▶ [Work order]:
Given the listing that follows, report all lines in which the string "each" occurs.
** Provided entries follows **
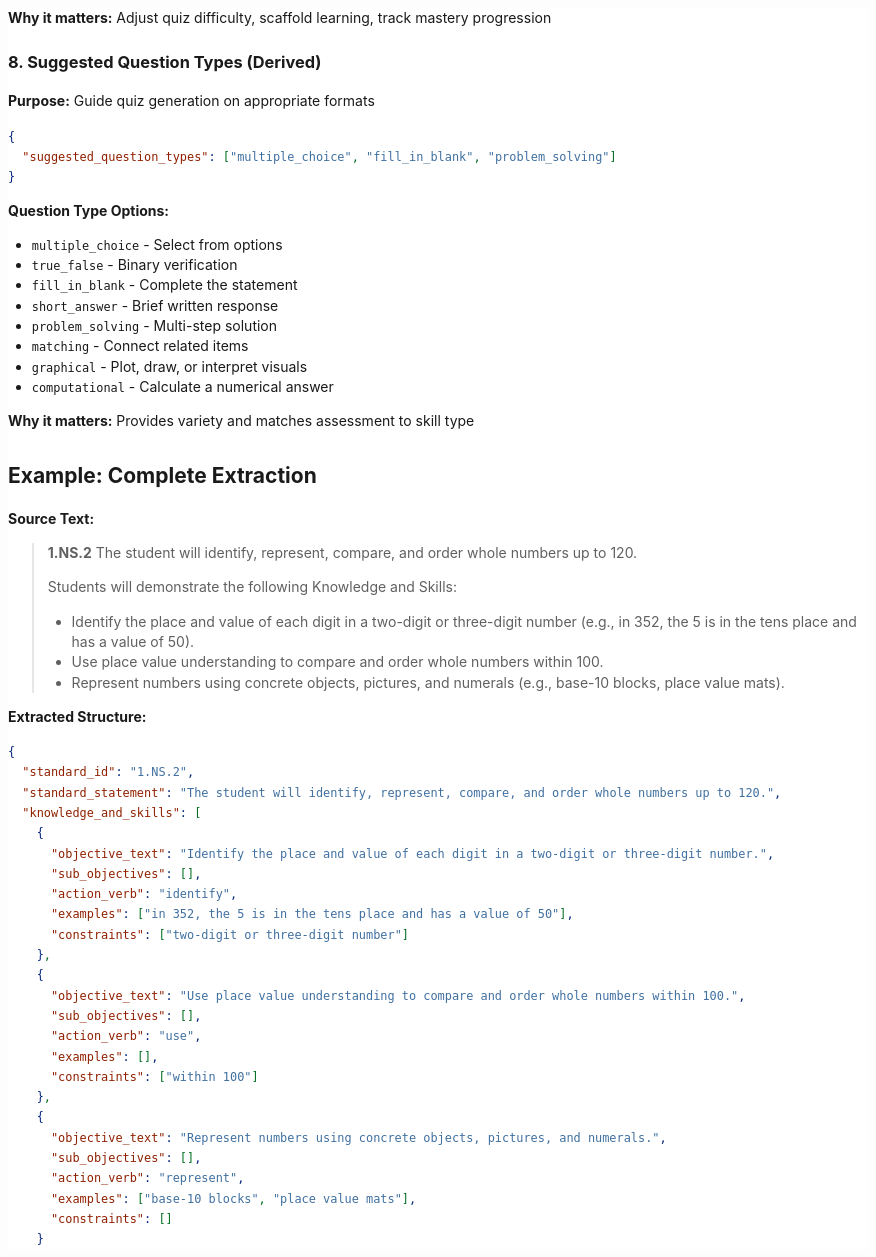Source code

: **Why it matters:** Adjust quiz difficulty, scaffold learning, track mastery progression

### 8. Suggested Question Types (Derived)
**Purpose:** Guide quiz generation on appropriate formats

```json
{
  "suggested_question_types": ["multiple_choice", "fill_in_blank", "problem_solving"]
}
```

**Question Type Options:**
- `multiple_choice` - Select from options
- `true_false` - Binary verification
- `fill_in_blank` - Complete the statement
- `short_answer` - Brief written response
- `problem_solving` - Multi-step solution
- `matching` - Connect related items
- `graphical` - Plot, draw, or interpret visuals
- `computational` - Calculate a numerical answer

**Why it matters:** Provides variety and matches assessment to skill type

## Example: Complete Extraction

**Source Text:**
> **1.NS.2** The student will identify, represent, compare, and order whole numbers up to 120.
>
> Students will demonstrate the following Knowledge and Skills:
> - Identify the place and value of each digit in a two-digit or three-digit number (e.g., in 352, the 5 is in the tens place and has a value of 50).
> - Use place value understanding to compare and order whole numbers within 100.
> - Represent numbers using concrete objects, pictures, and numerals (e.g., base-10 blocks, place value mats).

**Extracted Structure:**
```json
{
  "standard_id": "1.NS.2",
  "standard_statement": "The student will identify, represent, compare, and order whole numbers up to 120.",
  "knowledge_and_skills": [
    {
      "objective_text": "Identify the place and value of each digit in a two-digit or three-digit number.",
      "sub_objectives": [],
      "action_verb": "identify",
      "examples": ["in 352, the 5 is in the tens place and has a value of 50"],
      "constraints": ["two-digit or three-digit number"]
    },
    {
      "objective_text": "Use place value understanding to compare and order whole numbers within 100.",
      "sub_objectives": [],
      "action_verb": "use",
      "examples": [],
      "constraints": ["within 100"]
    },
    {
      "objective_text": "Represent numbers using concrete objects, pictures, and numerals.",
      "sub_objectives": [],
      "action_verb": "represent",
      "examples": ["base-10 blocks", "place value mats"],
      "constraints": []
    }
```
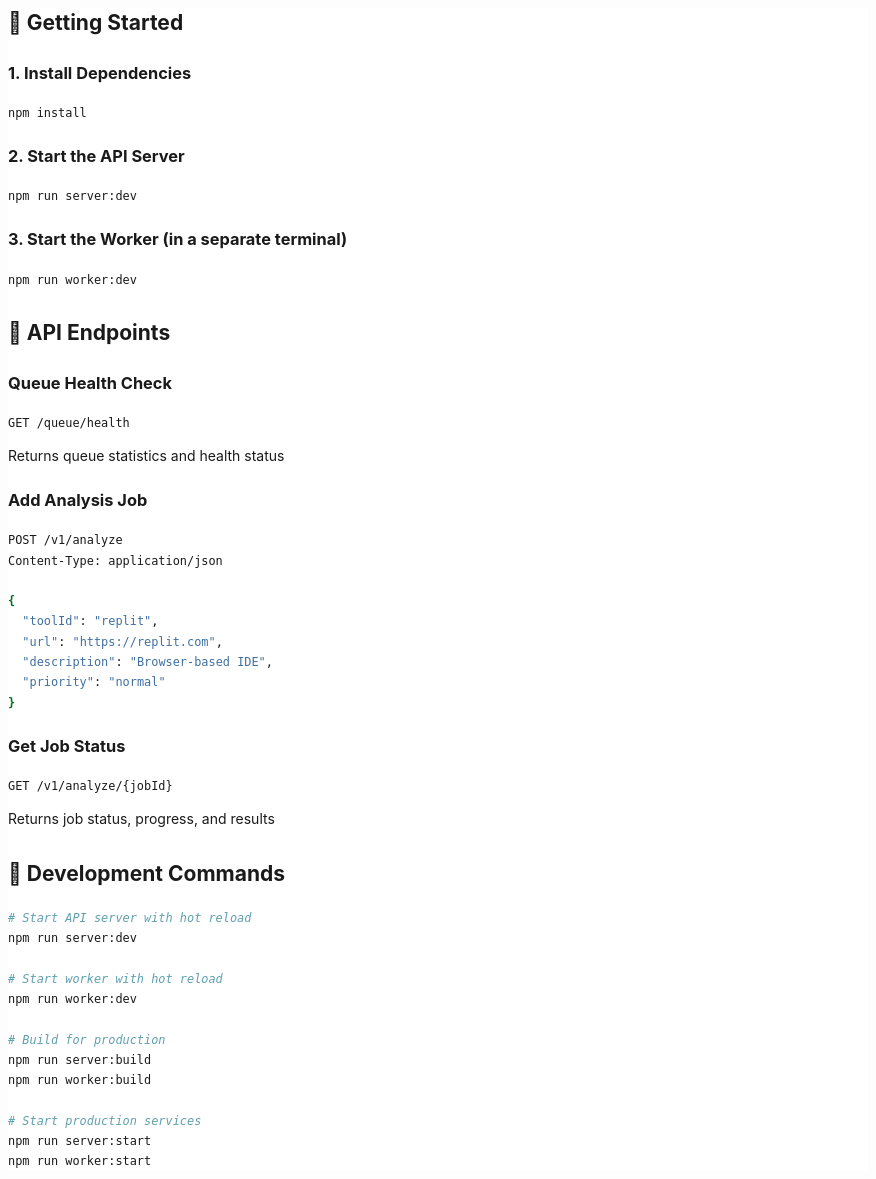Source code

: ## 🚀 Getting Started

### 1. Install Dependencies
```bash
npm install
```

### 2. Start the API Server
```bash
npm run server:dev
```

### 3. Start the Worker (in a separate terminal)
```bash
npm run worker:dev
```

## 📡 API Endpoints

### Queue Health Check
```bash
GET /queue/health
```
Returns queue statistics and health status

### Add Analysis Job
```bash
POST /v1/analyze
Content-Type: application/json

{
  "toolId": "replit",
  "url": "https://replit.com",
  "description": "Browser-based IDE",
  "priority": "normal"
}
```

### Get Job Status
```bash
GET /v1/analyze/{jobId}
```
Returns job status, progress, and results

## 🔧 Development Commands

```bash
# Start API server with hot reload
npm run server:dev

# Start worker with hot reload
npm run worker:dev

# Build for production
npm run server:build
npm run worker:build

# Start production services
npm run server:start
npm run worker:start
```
** End of Provided entries **
▶ [Solution below]:
> - Identify the place and value of each digit in a two-digit or three-digit number (e.g., in 352, the 5 is in the tens place and has a value of 50).
      "objective_text": "Identify the place and value of each digit in a two-digit or three-digit number.",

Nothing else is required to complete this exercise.